§ RECORDS PROVIDED:
↓
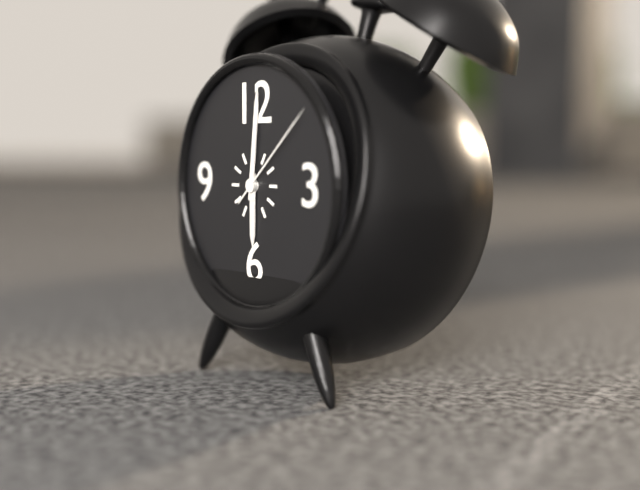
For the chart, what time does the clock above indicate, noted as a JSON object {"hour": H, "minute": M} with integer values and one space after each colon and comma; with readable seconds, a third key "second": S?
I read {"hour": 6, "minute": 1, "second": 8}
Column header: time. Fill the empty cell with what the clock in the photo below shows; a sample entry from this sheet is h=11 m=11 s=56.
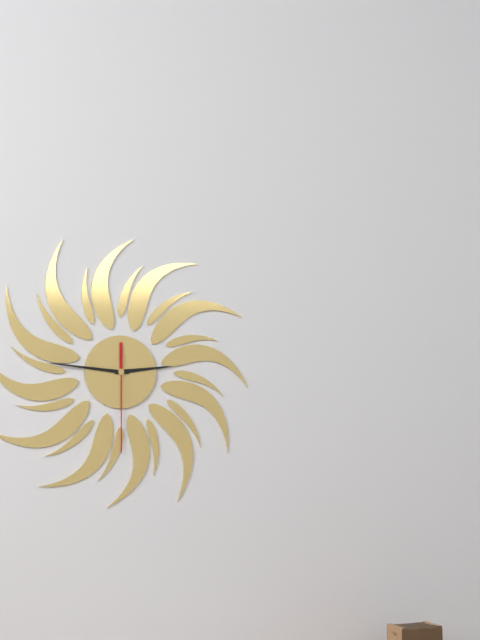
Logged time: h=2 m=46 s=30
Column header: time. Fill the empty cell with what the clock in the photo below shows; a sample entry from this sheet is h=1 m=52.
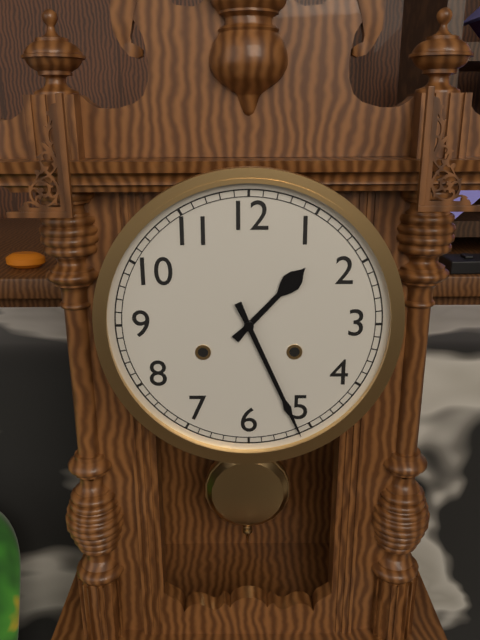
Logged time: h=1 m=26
↑
§ INSTRUCTIONS TO FOLLOW: Please render the listing above as a Markdown table with the columns "Number" and "Entry," one row per nonblank line, numbered in order, and omit the pictures.

§ RESPONSE TO THIS TASK:
| Number | Entry |
|---|---|
| 1 | For the chart, what time does the clock above indicate, noted as a JSON object {"hour": H, "minute": M} with integer values and one space after each colon and comma; with readable seconds, a third key "second": S? |
| 2 | I read {"hour": 6, "minute": 1, "second": 8} |
| 3 | Column header: time. Fill the empty cell with what the clock in the photo below shows; a sample entry from this sheet is h=11 m=11 s=56. |
| 4 | Logged time: h=2 m=46 s=30 |
| 5 | Column header: time. Fill the empty cell with what the clock in the photo below shows; a sample entry from this sheet is h=1 m=52. |
| 6 | Logged time: h=1 m=26 |